> STORED DATA

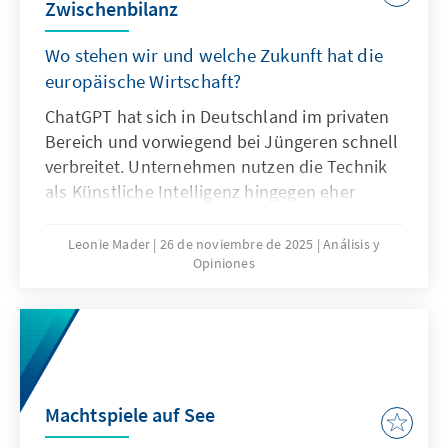
Zwischenbilanz
Wo stehen wir und welche Zukunft hat die
europäische Wirtschaft?
ChatGPT hat sich in Deutschland im privaten
Bereich und vorwiegend bei Jüngeren schnell
verbreitet. Unternehmen nutzen die Technik
als Künstliche Intelligenz hingegen eher
zögerlich und explorativ. Ausschlaggebend
hierfür sind nicht nur technische
Leonie Mader
26 de noviembre de 2025
Análisis y
Opiniones
Eigenschaften von ChatGPT, sondern auch
Produkteigenschaften wie die Transparenz
oder die Spezifikation. Für Europa geht es
deshalb nicht darum, ChatGPT mit
Verzögerung nachzubauen. Vielmehr gilt es
eigene Modelle zu entwickeln oder
Machtspiele auf See
außereuropäische so anzupassen, dass sie als
Produkte besser zu den institutionalisierten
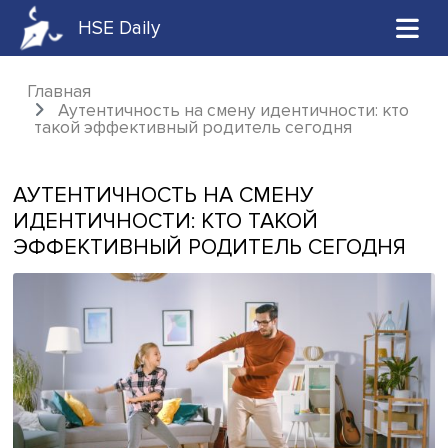
HSE Daily
Главная
Аутентичность на смену идентичности: 
такой эффективный родитель сегодня
АУТЕНТИЧНОСТЬ НА СМЕНУ
ИДЕНТИЧНОСТИ: КТО ТАКОЙ
ЭФФЕКТИВНЫЙ РОДИТЕЛЬ СЕГОД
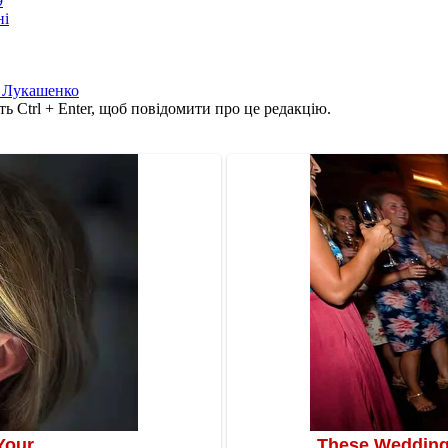
9
ні
 Лукашенко
ь Ctrl + Enter, щоб повідомити про це редакцію.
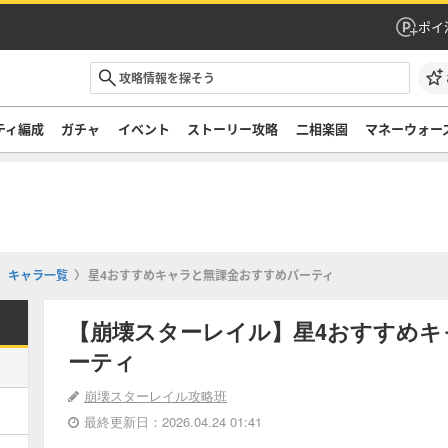
ポイ
ティ編成
ガチャ
イベント
ストーリー攻略
二相楽園
マネーウォー
キャラ一覧
星4おすすめキャラと無課金おすすめパーティ
【崩壊スターレイル】星4おすすめキ
ーティ
崩壊スターレイル攻略班
最終更新日：2026.04.24 01:41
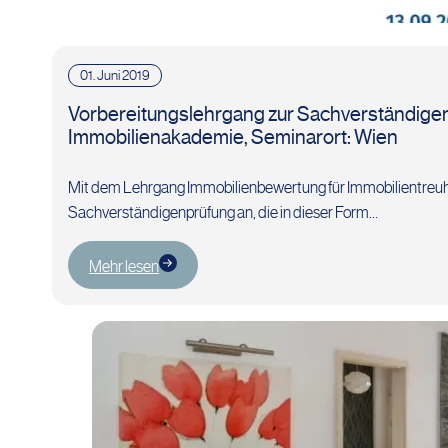
01. Juni 2019
Vorbereitungslehrgang zur Sachverständigen
Immobilienakademie, Seminarort: Wien
Mit dem Lehrgang Immobilienbewertung für Immobilientreuhän
Sachverständigenprüfung an, die in dieser Form…
Mehr lesen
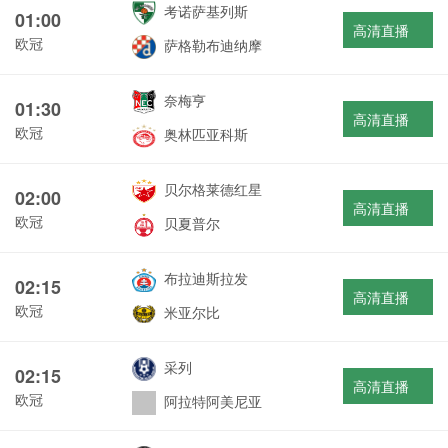
考诺萨基列斯
01:00
高清直播
欧冠
萨格勒布迪纳摩
奈梅亨
01:30
高清直播
欧冠
奥林匹亚科斯
贝尔格莱德红星
02:00
高清直播
欧冠
贝夏普尔
布拉迪斯拉发
02:15
高清直播
欧冠
米亚尔比
采列
02:15
高清直播
欧冠
阿拉特阿美尼亚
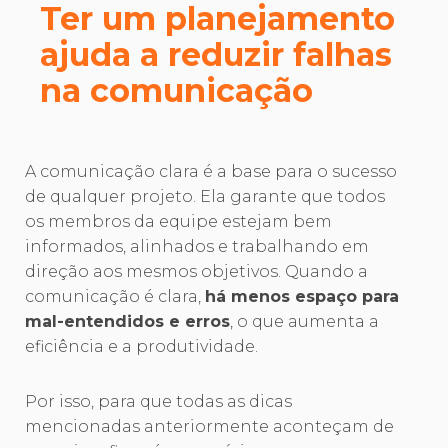
Ter um planejamento
ajuda a reduzir falhas
na comunicação
A comunicação clara é a base para o sucesso
de qualquer projeto. Ela garante que todos
os membros da equipe estejam bem
informados, alinhados e trabalhando em
direção aos mesmos objetivos. Quando a
comunicação é clara,
há menos espaço para
mal-entendidos e erros
, o que aumenta a
eficiência e a produtividade.
Por isso, para que todas as dicas
mencionadas anteriormente aconteçam de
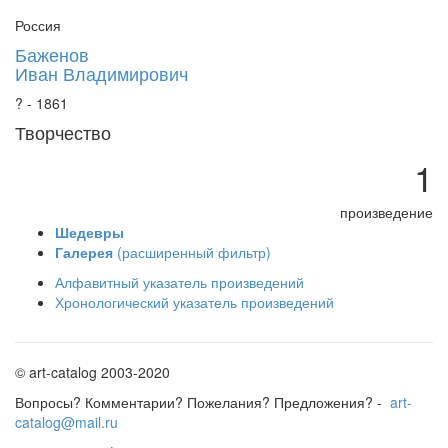
Россия
Баженов
Иван Владимирович
? - 1861
Творчество
1
произведение
Шедевры
Галерея
(расширенный фильтр)
Алфавитный указатель произведений
Хронологический указатель произведений
© art-catalog 2003-2020
Вопросы? Комментарии? Пожелания? Предложения? -
art-
catalog@mail.ru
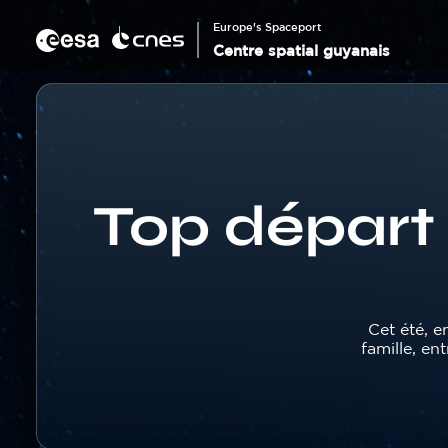
Panneau de gestion des cookies
Aller
au
Europe's Spaceport
contenu
Centre spatial guyanais
principal
Corps
Fil
d'Ariane
Top départ 
Texte
Cet été, e
famille, en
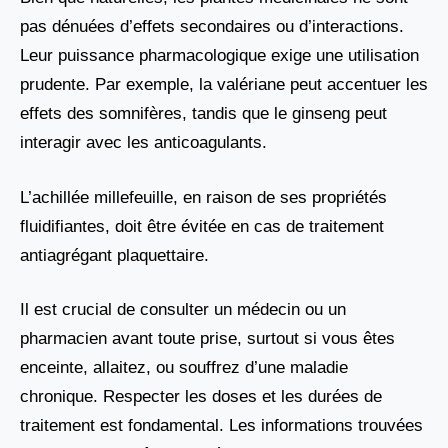
pas dénuées d’effets secondaires ou d’interactions.
Leur puissance pharmacologique exige une utilisation
prudente. Par exemple, la valériane peut accentuer les
effets des somnifères, tandis que le ginseng peut
interagir avec les anticoagulants.
L’achillée millefeuille, en raison de ses propriétés
fluidifiantes, doit être évitée en cas de traitement
antiagrégant plaquettaire.
Il est crucial de consulter un médecin ou un
pharmacien avant toute prise, surtout si vous êtes
enceinte, allaitez, ou souffrez d’une maladie
chronique. Respecter les doses et les durées de
traitement est fondamental. Les informations trouvées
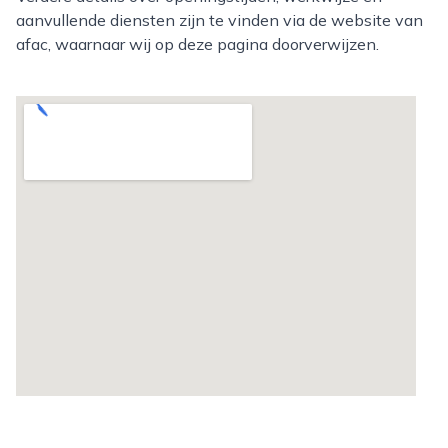
aanvullende diensten zijn te vinden via de website van
afac, waarnaar wij op deze pagina doorverwijzen.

> DIRECTIONS
When copying the listing above, begin at its first line and stop after the line with "oder die Spezifikation. Für Europa geht es", keeping each line exact and dropping the pictures.

> WRITTEN SOLUTION
Zwischenbilanz
Wo stehen wir und welche Zukunft hat die
europäische Wirtschaft?
ChatGPT hat sich in Deutschland im privaten
Bereich und vorwiegend bei Jüngeren schnell
verbreitet. Unternehmen nutzen die Technik
als Künstliche Intelligenz hingegen eher
zögerlich und explorativ. Ausschlaggebend
hierfür sind nicht nur technische
Leonie Mader
26 de noviembre de 2025
Análisis y
Opiniones
Eigenschaften von ChatGPT, sondern auch
Produkteigenschaften wie die Transparenz
oder die Spezifikation. Für Europa geht es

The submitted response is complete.